0
votes

Here is my Reducer. Reducer takes in EdgeWritable and NullWritable

EdgeWritable has 4 integers, say <71, 74, 7, 2000> The communication is between 71(FromID) to 74(ToID) on 7(July) 2000(Year).

Mapper outputs 10787 records as such to reducer, But Reducer only outputs 1.

I need to output 44 files with for 44 months between the period Oct-1998 and July 2002. The output should be in format "out"+month+year. ForExample July 2002 records will be in file out72002.

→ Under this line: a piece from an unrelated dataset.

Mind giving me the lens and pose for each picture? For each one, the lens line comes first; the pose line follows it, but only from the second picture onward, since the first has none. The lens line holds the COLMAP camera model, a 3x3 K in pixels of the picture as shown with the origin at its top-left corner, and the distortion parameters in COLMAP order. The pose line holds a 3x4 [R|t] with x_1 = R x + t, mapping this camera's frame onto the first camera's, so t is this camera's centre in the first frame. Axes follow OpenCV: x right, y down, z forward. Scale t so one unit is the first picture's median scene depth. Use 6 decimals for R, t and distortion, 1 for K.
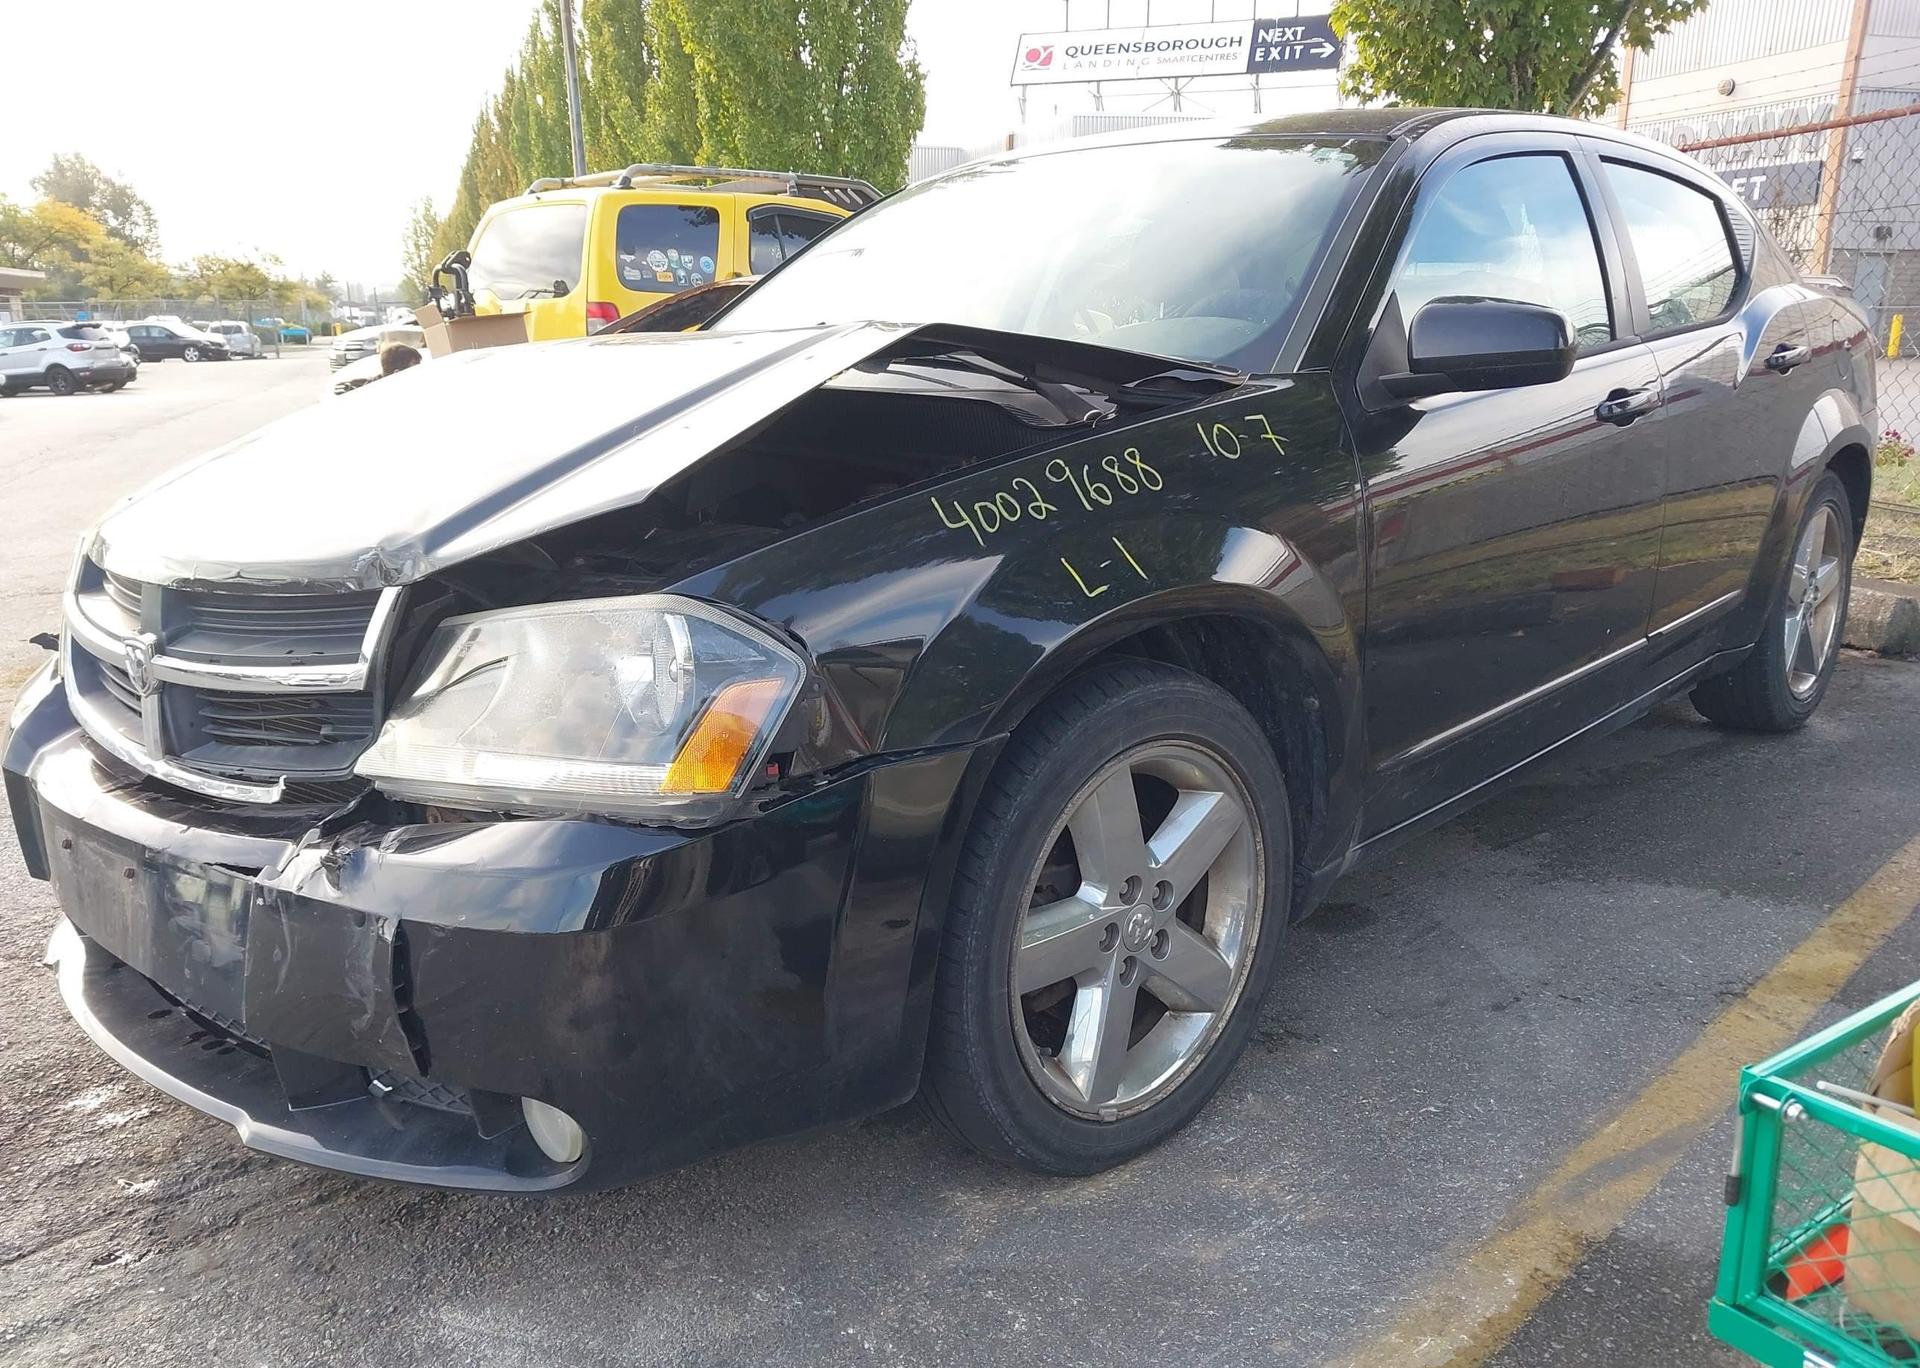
lens RADIAL K [[1567.1, 0, 960.0], [0, 1567.1, 684.0], [0, 0, 1]] dist [0.013612, -0.013513]
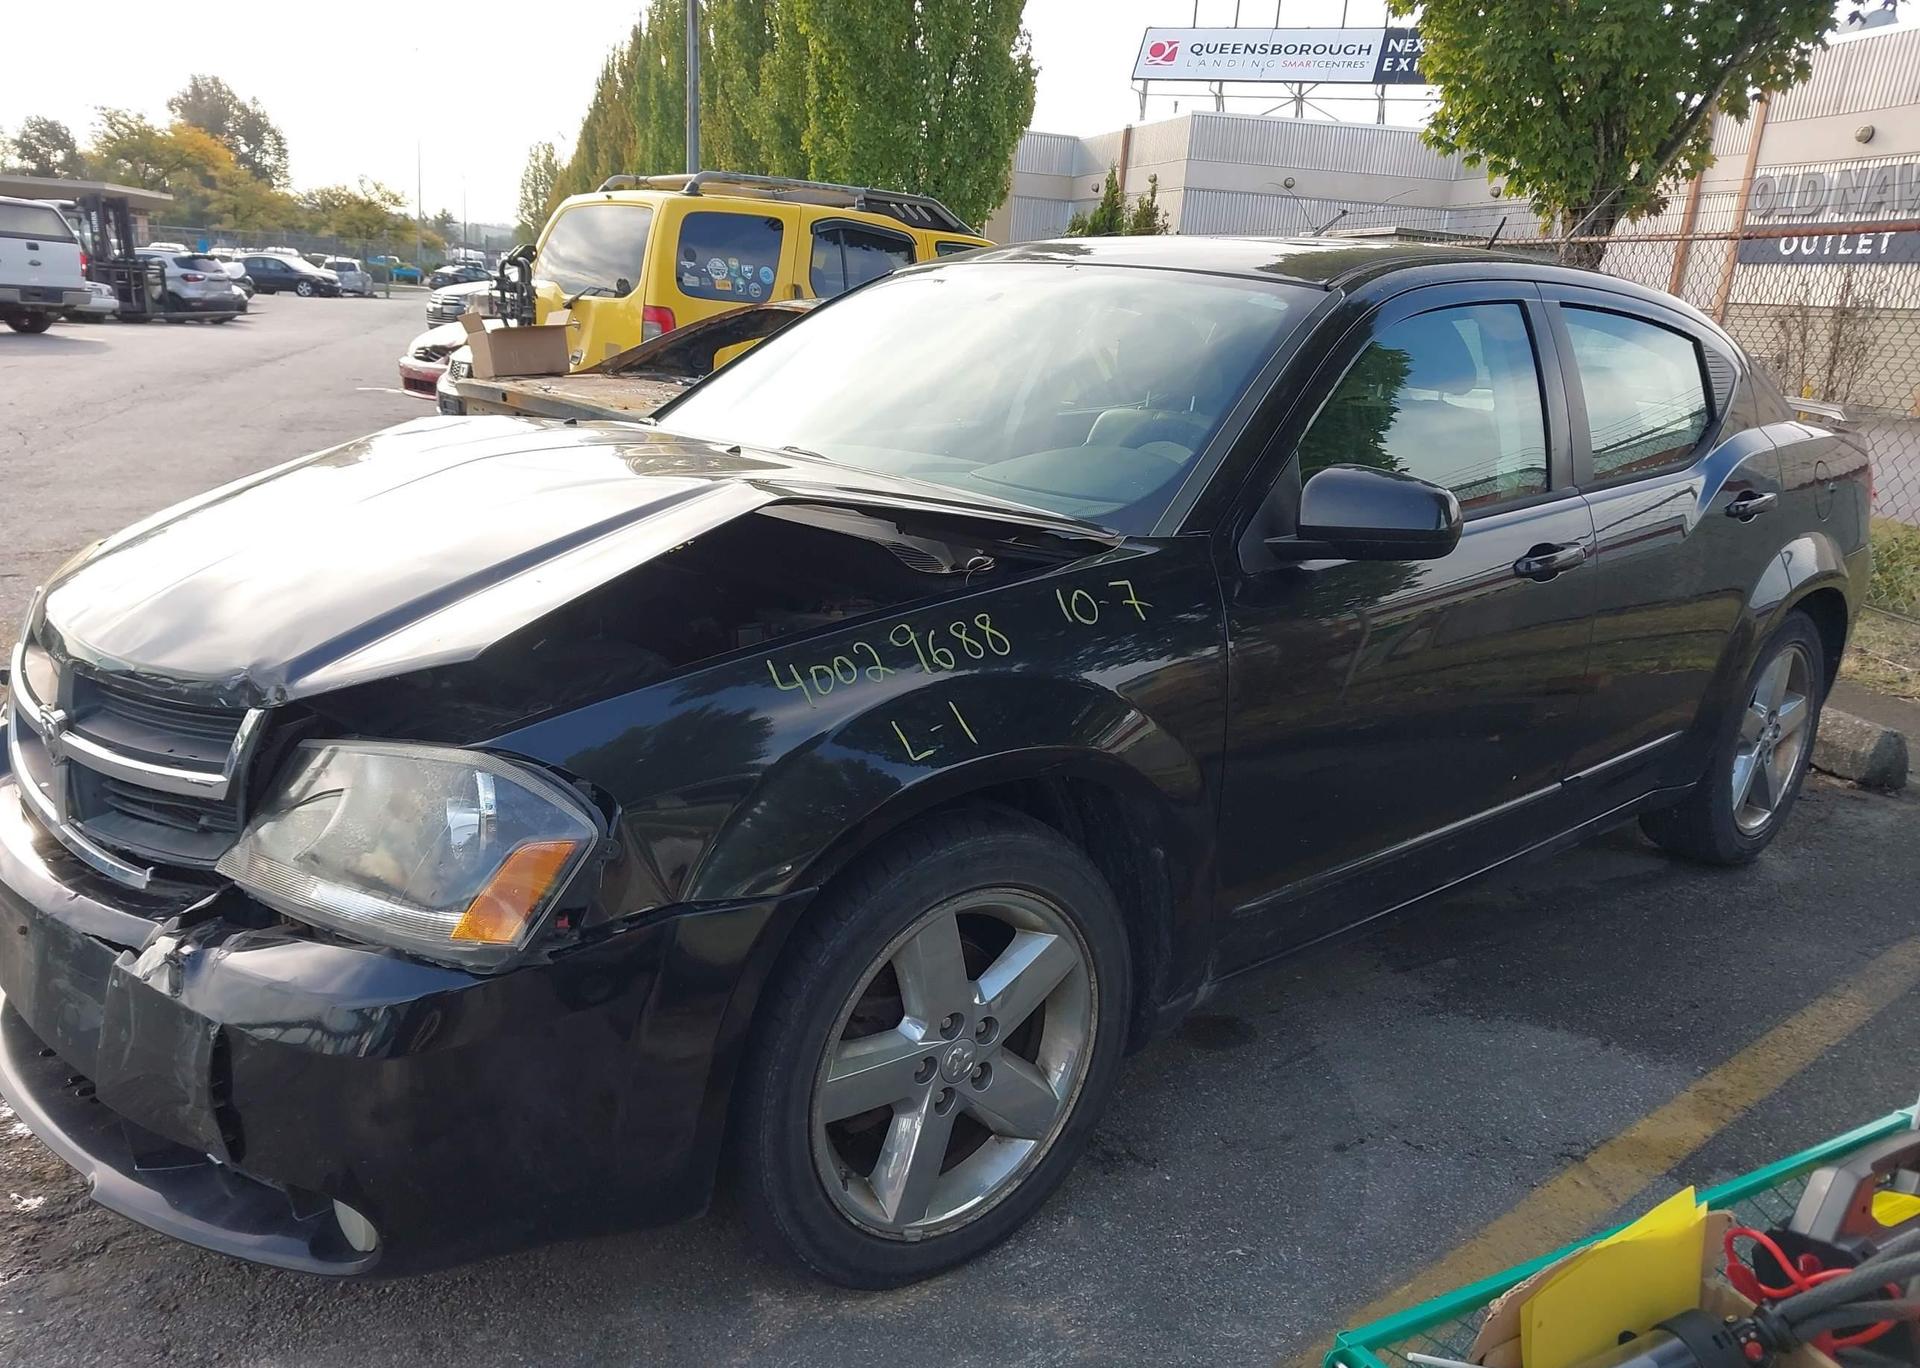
lens RADIAL K [[1574.6, 0, 976.5], [0, 1574.6, 676.9], [0, 0, 1]] dist [0.001118, 0.012085]
pose [[0.994949, 0.088642, -0.047098, 0.127865], [-0.087969, 0.995992, 0.016174, -0.100451], [0.048343, -0.011949, 0.998759, -0.046036]]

I have debugged the code. After one iteration, it outputs one file and stops without taking next record. Please suggest How I should use MultipleOutput. Thanks

public class MultipleOutputReducer extends Reducer<EdgeWritable, NullWritable, IntWritable, IntWritable>{
private MultipleOutputs<IntWritable,IntWritable> multipleOutputs;

protected void setup(Context context) throws IOException, InterruptedException{
    multipleOutputs = new MultipleOutputs<IntWritable, IntWritable>(context);

}

@Override public void reduce(EdgeWritable key, Iterable val , Context context) throws IOException, InterruptedException { int year = key.get(3).get(); int month= key.get(2).get(); int to = key.get(1).get(); int from = key.get(0).get();

    //if(year >= 1997 && year <= 2001){
        if((month >= 9 && year >= 1997) || (month <= 6 && year <= 2001)){

            multipleOutputs.write(new IntWritable(from), new IntWritable(to), "out"+month+year );
        }
    //}

}
@Override
public void cleanup(Context context) throws IOException, InterruptedException{
    multipleOutputs.close();
}

Driver

public class TimeSlicingDriver extends Configured implements Tool{

static final SimpleDateFormat sdf = new SimpleDateFormat("EEE, d MMM yyyy HH:mm:ss Z");
public int run(String[] args) throws Exception {


    if(args.length != 2){
        System.out.println("Enter <input path> <output path>");
        System.exit(-1);
    }

    Configuration setup = new Configuration();
    //setup.set("Input Path", args[0]);
    Job job = new Job(setup, "Time Slicing");
    //job.setJobName("Time Slicing");
    job.setJarByClass(TimeSlicingDriver.class);

    job.setMapperClass(TimeSlicingMapper.class);
    job.setReducerClass(MultipleOutputReducer.class);

    //MultipleOutputs.addNamedOutput(setup, "output", org.apache.hadoop.mapred.TextOutputFormat.class, EdgeWritable.class, NullWritable.class);


    job.setMapOutputKeyClass(EdgeWritable.class);
    job.setMapOutputValueClass(NullWritable.class);
    job.setOutputKeyClass(IntWritable.class);
    job.setOutputValueClass(IntWritable.class);

    /**Set the Input File Path and output file path*/
    FileInputFormat.addInputPath(job, new Path(args[0]));
    FileOutputFormat.setOutputPath(job, new Path(args[1]));



    return job.waitForCompletion(true)?0:1;
}
1

1 Answers

0
votes

you are not iterating your Iterator "val", for that reason your logic in your code is executed one time for each group.